Task objective
Give only the number of lines in the following entries where "boat" appears.

**** Input material

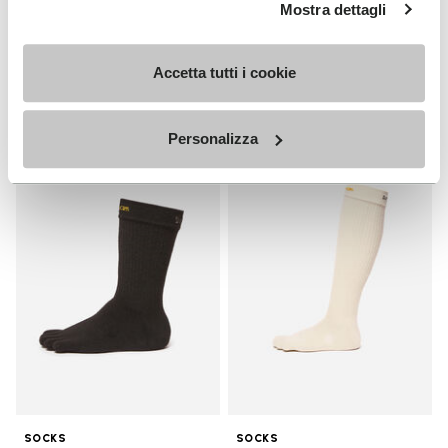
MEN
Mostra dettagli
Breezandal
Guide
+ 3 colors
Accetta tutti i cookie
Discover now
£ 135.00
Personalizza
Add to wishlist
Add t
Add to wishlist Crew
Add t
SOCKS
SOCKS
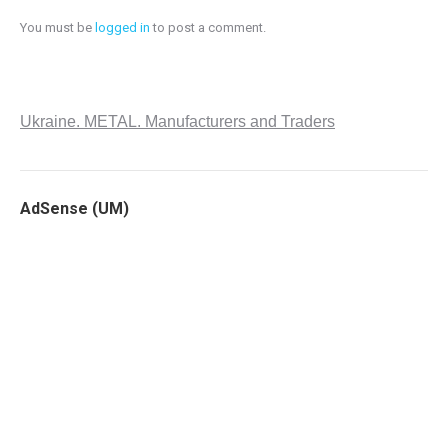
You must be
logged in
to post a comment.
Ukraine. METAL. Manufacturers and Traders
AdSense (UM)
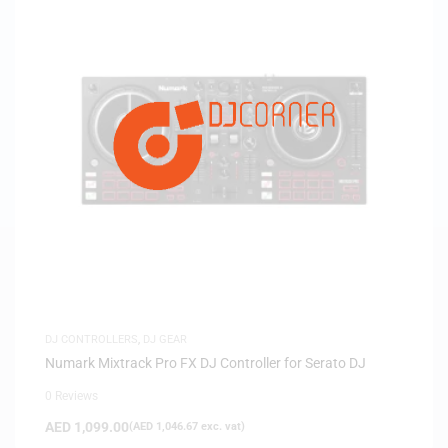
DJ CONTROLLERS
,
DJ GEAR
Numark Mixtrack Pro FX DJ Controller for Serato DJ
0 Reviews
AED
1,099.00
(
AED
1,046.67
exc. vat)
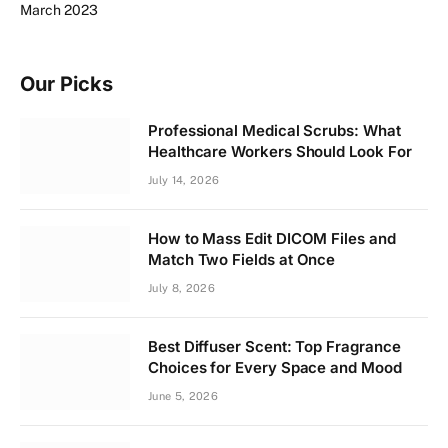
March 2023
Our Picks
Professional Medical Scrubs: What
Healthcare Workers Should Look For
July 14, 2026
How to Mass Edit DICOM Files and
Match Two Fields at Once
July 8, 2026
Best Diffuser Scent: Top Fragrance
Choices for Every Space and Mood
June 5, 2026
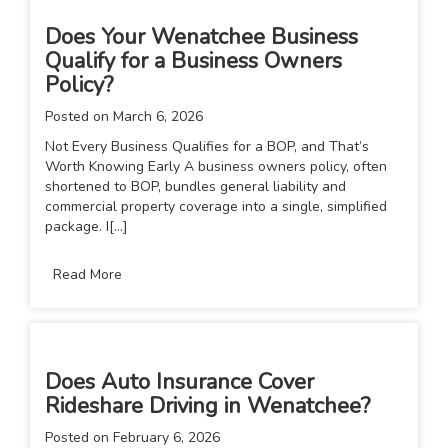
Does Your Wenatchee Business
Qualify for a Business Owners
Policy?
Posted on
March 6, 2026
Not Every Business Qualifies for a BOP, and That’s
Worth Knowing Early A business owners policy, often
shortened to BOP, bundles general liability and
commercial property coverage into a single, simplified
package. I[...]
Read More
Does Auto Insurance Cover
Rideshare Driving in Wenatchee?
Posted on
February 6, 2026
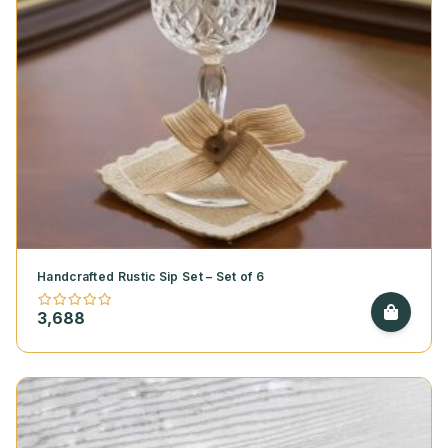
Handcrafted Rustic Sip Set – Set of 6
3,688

********
**** Input material

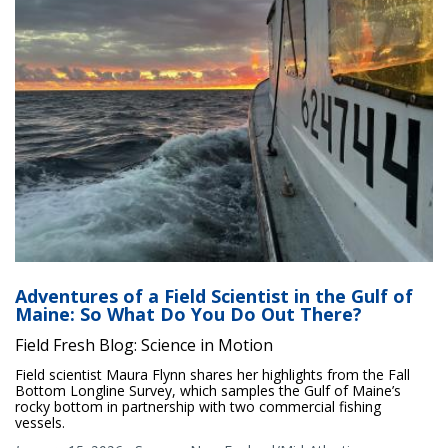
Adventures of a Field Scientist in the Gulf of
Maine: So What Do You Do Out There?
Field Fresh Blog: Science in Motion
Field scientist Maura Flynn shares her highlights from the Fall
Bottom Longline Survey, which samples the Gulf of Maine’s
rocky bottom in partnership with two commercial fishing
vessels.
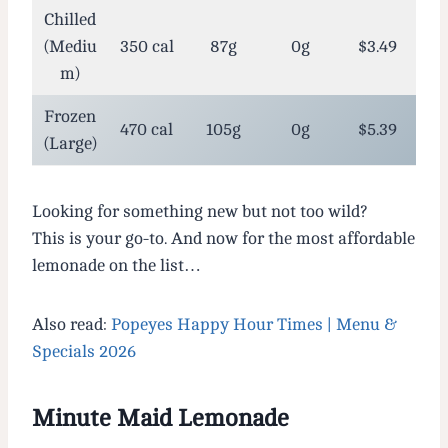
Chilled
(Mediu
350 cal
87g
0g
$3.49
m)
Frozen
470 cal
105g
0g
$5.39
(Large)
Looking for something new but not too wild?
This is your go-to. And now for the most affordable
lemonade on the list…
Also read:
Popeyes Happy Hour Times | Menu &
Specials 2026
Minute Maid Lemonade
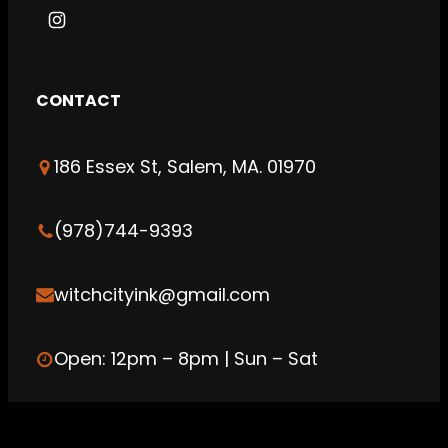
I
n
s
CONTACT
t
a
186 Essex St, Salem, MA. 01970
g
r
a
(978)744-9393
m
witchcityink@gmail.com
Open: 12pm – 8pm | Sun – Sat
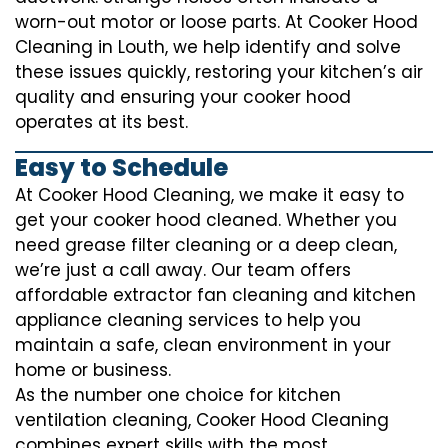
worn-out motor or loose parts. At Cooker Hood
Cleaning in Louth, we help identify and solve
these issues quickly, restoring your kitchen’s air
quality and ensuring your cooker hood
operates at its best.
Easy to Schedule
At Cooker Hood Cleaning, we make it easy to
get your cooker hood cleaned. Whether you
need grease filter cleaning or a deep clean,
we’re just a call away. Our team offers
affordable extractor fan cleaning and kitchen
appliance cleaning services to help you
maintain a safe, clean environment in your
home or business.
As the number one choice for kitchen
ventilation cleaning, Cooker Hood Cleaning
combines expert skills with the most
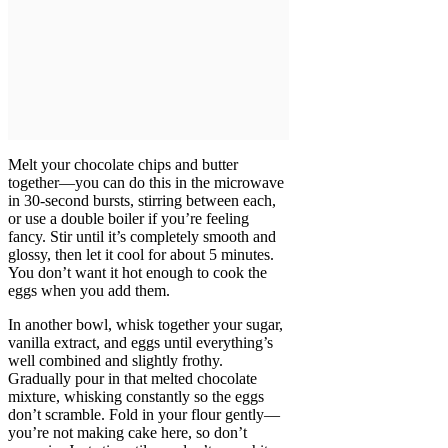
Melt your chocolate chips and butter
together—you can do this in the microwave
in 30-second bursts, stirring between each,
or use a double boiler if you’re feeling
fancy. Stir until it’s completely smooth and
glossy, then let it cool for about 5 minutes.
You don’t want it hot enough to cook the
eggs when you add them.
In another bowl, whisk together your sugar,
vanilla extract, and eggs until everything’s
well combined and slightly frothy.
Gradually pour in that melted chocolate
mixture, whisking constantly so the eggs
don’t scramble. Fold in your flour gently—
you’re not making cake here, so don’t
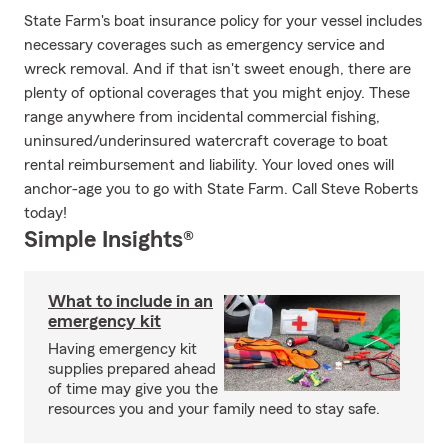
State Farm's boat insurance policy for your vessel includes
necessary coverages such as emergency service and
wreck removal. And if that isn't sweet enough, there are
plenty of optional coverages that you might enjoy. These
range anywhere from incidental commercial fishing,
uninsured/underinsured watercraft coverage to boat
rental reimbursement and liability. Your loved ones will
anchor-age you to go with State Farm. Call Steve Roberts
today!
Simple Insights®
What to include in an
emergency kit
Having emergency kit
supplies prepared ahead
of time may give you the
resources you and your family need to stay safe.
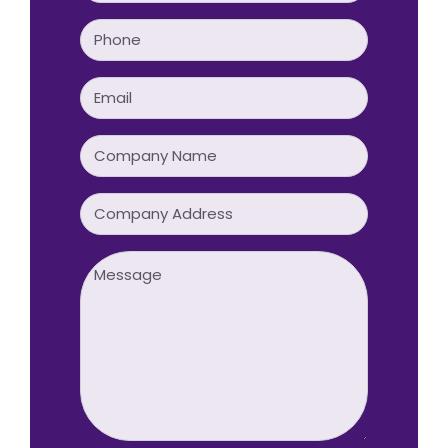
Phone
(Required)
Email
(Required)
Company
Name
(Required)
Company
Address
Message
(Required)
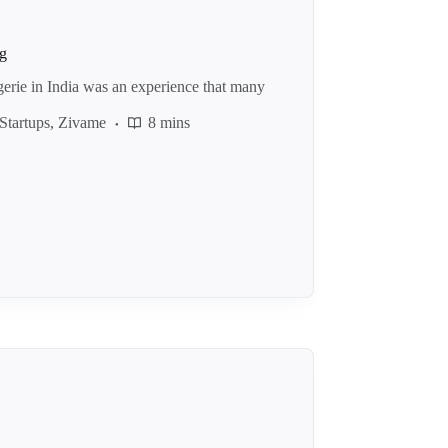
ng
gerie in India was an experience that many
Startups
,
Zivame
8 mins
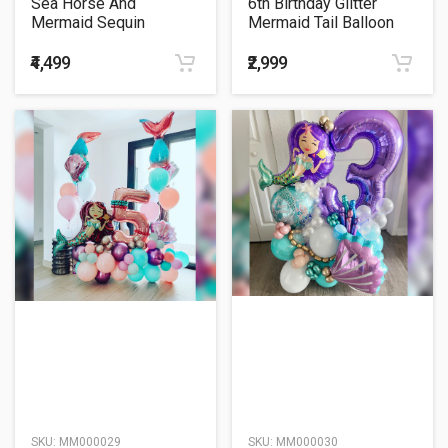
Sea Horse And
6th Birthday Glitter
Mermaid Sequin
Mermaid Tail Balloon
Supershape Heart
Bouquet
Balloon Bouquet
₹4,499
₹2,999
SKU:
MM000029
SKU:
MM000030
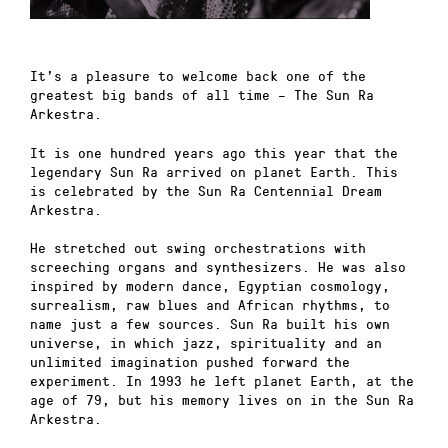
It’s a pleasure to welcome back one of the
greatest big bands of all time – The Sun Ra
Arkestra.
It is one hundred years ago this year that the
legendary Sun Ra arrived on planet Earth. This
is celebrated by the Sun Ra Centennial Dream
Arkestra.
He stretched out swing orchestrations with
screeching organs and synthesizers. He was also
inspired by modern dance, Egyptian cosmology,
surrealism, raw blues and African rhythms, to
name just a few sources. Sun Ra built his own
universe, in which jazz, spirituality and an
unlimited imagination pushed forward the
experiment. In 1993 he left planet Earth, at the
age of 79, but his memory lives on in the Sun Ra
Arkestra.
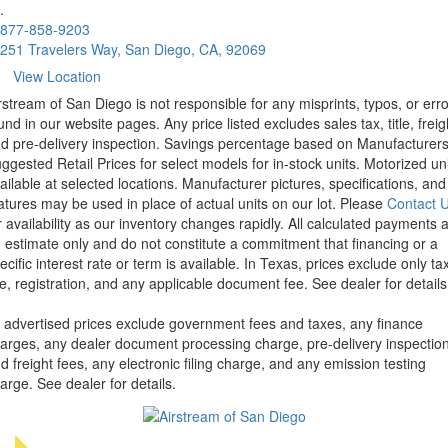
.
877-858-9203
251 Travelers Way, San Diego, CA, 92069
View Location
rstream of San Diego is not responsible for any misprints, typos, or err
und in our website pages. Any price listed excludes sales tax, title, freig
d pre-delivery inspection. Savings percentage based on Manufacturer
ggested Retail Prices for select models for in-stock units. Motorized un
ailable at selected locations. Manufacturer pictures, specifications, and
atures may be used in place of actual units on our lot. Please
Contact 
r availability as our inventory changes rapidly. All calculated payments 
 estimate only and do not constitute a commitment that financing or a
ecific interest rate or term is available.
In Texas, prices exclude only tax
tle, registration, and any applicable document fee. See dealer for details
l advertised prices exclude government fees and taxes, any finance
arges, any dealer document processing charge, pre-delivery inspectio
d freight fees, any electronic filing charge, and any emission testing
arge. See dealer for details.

********

Result for this exercise
2